Using a VPN is a good first step. It hides your IP address and location, reducing the most obvious identifiers. Some VPNs also include features that block trackers and ads, adding another layer of privacy.
- ProtonVPN offers NetShield, which blocks known trackers and malicious sites.
- NordVPN and Surfshark provide similar anti-tracking tools.
- Windscribe goes further with a browser extension that can spoof your user agent (browser type), time zone, language, and GPS to match your VPN server — making it harder for trackers to connect the dots.
For added protection, privacy-focused browsers like Brave and Firefox are excellent choices.
- Brave randomizes fingerprint data, making all Brave users appear more uniform while blocking cross-site tracking.
- Firefox offers fingerprinting resistance and add-ons like Multi-Account Containers, allowing users to isolate activities — for example, keeping shopping, social media, and news sessions separate so they don’t influence one another.

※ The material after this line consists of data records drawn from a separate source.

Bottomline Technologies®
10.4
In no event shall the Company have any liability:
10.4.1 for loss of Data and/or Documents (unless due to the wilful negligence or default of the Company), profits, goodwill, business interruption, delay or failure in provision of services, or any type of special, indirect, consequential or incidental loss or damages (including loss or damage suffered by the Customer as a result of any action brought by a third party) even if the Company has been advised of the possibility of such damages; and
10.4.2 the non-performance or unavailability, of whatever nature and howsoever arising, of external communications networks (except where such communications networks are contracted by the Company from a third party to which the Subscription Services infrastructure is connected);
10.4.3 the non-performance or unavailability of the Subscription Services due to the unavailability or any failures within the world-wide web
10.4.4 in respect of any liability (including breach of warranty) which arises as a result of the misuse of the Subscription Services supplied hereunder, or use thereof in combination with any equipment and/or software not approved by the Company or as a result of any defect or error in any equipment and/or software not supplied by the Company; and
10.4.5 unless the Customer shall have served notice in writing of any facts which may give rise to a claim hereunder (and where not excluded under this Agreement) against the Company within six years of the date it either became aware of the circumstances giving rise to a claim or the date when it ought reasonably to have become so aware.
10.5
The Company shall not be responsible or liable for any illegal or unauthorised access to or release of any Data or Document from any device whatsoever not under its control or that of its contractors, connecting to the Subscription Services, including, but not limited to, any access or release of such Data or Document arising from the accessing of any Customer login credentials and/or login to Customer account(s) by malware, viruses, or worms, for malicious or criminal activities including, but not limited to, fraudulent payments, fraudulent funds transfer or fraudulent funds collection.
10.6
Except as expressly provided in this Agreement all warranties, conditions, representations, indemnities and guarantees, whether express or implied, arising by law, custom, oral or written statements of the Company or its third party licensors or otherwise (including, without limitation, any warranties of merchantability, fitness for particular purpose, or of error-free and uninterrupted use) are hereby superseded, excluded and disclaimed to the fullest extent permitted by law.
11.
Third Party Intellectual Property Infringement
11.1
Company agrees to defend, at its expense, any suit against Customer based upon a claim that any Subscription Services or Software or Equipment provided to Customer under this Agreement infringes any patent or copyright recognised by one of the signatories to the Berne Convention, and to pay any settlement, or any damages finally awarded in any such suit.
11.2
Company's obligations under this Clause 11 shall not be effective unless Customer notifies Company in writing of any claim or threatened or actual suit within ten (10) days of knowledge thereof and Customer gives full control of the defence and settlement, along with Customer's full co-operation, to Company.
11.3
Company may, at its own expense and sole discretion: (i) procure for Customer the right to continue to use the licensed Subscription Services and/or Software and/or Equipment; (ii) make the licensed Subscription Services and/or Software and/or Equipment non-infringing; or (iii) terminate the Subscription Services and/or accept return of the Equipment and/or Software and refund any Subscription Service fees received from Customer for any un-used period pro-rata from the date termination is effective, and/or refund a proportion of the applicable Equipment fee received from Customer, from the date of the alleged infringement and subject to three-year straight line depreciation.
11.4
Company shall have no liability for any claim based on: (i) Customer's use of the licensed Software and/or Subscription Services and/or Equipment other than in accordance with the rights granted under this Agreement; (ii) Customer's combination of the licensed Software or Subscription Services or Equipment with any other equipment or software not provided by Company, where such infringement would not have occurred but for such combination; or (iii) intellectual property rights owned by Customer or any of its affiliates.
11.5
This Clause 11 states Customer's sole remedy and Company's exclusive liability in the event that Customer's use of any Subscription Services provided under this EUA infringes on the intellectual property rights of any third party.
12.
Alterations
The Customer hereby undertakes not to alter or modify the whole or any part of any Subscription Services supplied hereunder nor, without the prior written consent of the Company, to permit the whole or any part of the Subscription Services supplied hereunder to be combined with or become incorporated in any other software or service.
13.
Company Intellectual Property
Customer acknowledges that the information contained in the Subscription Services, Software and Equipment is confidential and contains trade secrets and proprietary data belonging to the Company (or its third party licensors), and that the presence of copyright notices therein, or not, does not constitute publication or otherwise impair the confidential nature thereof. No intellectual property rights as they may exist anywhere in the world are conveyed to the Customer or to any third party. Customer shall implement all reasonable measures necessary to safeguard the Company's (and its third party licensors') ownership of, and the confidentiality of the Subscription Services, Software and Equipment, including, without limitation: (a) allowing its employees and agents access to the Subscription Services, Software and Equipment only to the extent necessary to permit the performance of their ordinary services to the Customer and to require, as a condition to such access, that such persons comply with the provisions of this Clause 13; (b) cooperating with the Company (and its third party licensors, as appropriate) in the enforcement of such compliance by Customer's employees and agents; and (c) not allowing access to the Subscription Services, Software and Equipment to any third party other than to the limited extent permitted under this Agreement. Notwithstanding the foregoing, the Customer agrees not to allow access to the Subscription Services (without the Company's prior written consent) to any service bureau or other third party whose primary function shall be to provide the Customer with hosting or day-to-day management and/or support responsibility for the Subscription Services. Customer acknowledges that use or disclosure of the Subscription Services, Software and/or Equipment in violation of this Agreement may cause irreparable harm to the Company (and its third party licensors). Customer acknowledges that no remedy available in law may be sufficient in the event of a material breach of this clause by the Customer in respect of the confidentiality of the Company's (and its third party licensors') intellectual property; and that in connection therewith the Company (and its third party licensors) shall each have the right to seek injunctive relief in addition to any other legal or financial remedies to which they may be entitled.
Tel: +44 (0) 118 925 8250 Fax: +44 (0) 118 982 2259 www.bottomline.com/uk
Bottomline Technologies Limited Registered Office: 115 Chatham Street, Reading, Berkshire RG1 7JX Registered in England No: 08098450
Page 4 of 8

If You Need Maximum Privacy
There are ways to almost completely evade browser fingerprinting — but they come with serious trade-offs. Browsers that block or strip all identifying data are often slow, unstable, and break many modern websites.
The first step is to disable JavaScript, which is responsible for collecting much of your fingerprint data. However, since nearly every website relies on JavaScript, this will cause major functionality issues.
Next, you’d need a VPN and a privacy-oriented browser like Tor or Librewolf.
- Tor routes traffic through a network of encrypted nodes, effectively hiding your identity but at the cost of speed and convenience.
- Librewolf, a privacy-focused Firefox variant, offers strong anti-tracking protection but also suffers from slower load times and broken site features.
Some users turn to “anti-detect” browsers — often used by marketers or bot operators running multiple accounts. These require paid subscriptions and are not designed for ordinary privacy seekers.
Ultimately, extreme privacy comes at a cost. If you go all-in, you’ll likely need to abandon browser extensions, cloud services, and even mainstream operating systems like Windows or macOS, both of which track user data to some extent.
You can take meaningful steps to reduce tracking and make yourself harder to follow online — but if you want absolute privacy, the only sure solution is simple: log off.